The Harsh Light of Remote Work

I came across the Remote Only manifesto recently, and while reading the points was struck by a common theme.

One of the major hurdles to remote work adoption is that it involves doing hard work in areas that people find tedious and hugely prefer to skip if they can get away with it.

Documenting things, standardizing things, careful and thorough written communication, having to examine carefully the work someone has produced to judge their performance, etc.

There are all sorts of ways to fudge these things when you all commute to the same building every day. You can see when someone is physically present in the building or not. You can get around poorly documented processes by tapping someone on the shoulder. The problem is, these things are all ephemeral and poor substitutes for actual value added.

harsh light

Effective remote work arrangements kind of force you to get your shit together as a working group and do the stuff you really should have been doing all along.

It's like when organizations get excited about open-sourcing a cool piece of their internally developed software.
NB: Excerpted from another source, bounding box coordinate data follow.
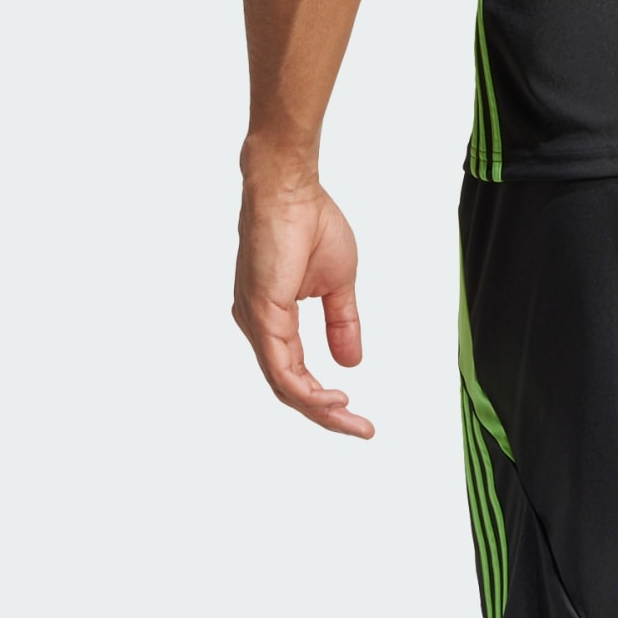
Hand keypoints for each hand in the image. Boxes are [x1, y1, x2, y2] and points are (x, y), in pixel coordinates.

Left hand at [232, 172, 374, 438]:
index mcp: (272, 319)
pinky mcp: (261, 313)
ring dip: (321, 409)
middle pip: (290, 389)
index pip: (297, 374)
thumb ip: (343, 326)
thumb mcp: (338, 286)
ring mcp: (256, 322)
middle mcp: (258, 325)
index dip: (327, 401)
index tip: (359, 416)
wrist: (291, 188)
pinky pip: (282, 369)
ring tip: (351, 420)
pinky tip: (333, 398)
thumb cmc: (310, 222)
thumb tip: (351, 363)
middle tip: (361, 430)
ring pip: (285, 386)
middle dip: (327, 415)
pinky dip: (308, 391)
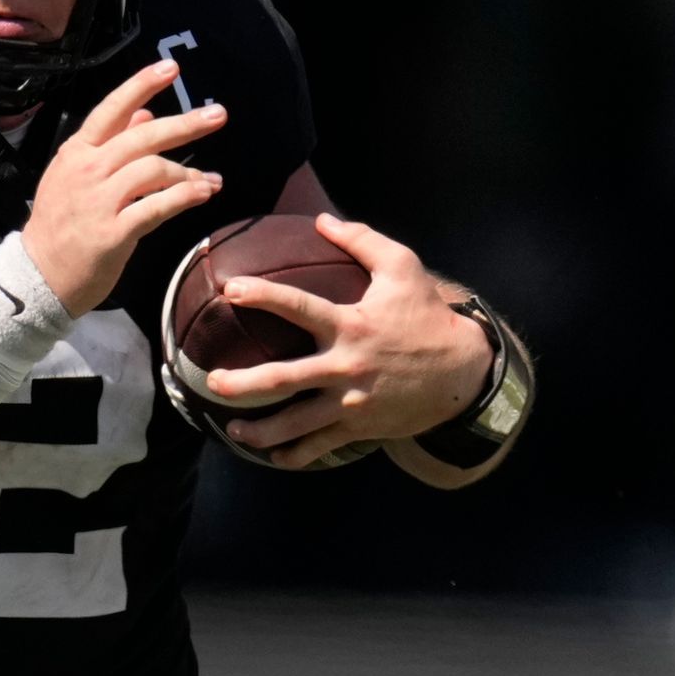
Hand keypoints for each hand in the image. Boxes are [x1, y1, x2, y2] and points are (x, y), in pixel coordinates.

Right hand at [20, 61, 226, 313]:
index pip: (111, 109)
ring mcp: (98, 201)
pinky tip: (203, 195)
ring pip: (153, 170)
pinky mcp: (113, 233)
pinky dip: (184, 198)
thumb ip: (110, 144)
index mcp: (76, 152)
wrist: (36, 276)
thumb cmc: (60, 225)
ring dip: (188, 173)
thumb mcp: (74, 176)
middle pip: (142, 137)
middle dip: (185, 124)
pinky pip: (156, 208)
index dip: (141, 84)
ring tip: (211, 182)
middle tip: (219, 115)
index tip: (170, 68)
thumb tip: (145, 114)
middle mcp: (87, 170)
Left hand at [195, 213, 490, 469]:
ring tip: (232, 430)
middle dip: (242, 385)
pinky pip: (318, 448)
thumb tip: (321, 219)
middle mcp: (344, 367)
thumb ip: (362, 241)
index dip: (262, 296)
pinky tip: (272, 455)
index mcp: (351, 325)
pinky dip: (293, 456)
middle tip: (212, 382)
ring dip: (259, 433)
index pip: (298, 307)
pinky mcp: (358, 427)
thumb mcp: (403, 268)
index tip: (229, 289)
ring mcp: (349, 402)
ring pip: (295, 425)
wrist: (463, 372)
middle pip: (283, 380)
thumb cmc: (427, 316)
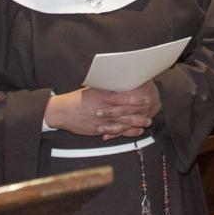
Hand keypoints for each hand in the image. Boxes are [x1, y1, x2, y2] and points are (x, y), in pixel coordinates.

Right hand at [44, 83, 160, 139]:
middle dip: (139, 114)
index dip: (136, 99)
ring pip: (122, 124)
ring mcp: (101, 121)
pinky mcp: (98, 129)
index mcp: (103, 97)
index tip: (147, 99)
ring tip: (146, 123)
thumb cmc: (78, 99)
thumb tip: (121, 81)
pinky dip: (126, 133)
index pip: (123, 98)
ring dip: (135, 124)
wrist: (62, 112)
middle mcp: (103, 109)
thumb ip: (107, 88)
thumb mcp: (93, 89)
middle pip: (125, 112)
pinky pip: (115, 132)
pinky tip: (135, 132)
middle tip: (150, 113)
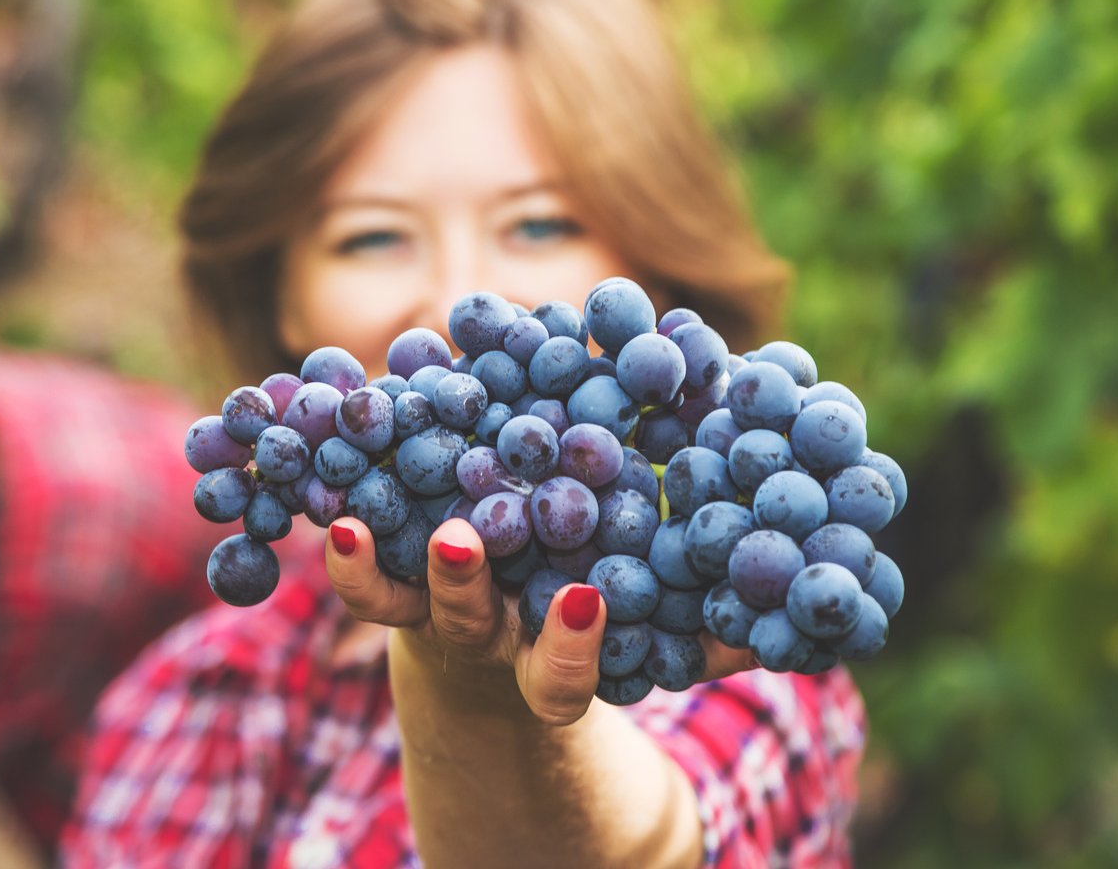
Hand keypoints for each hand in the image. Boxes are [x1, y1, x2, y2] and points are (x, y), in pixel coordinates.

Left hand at [323, 516, 758, 725]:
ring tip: (353, 520)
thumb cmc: (591, 617)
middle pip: (464, 624)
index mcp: (548, 657)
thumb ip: (707, 635)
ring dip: (373, 560)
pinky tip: (324, 449)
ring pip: (389, 593)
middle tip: (458, 541)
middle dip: (460, 589)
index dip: (572, 644)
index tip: (587, 599)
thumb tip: (793, 628)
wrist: (485, 642)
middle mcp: (481, 633)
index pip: (562, 669)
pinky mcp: (384, 563)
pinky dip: (334, 503)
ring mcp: (422, 603)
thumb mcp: (651, 637)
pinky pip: (351, 543)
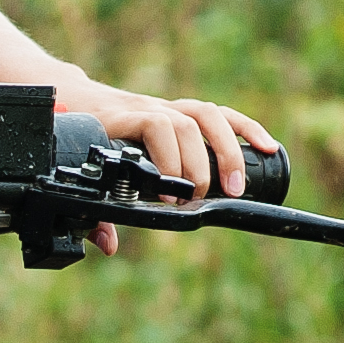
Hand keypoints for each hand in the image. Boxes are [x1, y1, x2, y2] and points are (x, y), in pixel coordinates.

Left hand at [63, 82, 273, 200]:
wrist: (74, 97)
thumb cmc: (78, 140)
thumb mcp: (79, 171)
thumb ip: (92, 209)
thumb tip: (108, 244)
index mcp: (119, 121)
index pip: (154, 126)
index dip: (168, 157)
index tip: (169, 195)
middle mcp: (147, 108)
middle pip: (184, 124)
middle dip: (199, 165)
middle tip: (200, 199)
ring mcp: (168, 107)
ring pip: (208, 114)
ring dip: (228, 149)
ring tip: (238, 186)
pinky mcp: (184, 111)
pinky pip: (222, 115)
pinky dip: (246, 130)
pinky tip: (269, 148)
Suddenly when you're about to expose it to the light for general consumption, you realize all the design flaws that have left it tightly coupled to what should be isolated systems and how you don't have a reliable build process but have relied on Jerry who "sets you up" when you join the company so you can compile the damn thing. In short, it exposes all the places where you took shortcuts instead of sticking to good software design practices.

Remote work can shine a harsh light on the flaws of an organization. Walk into the light.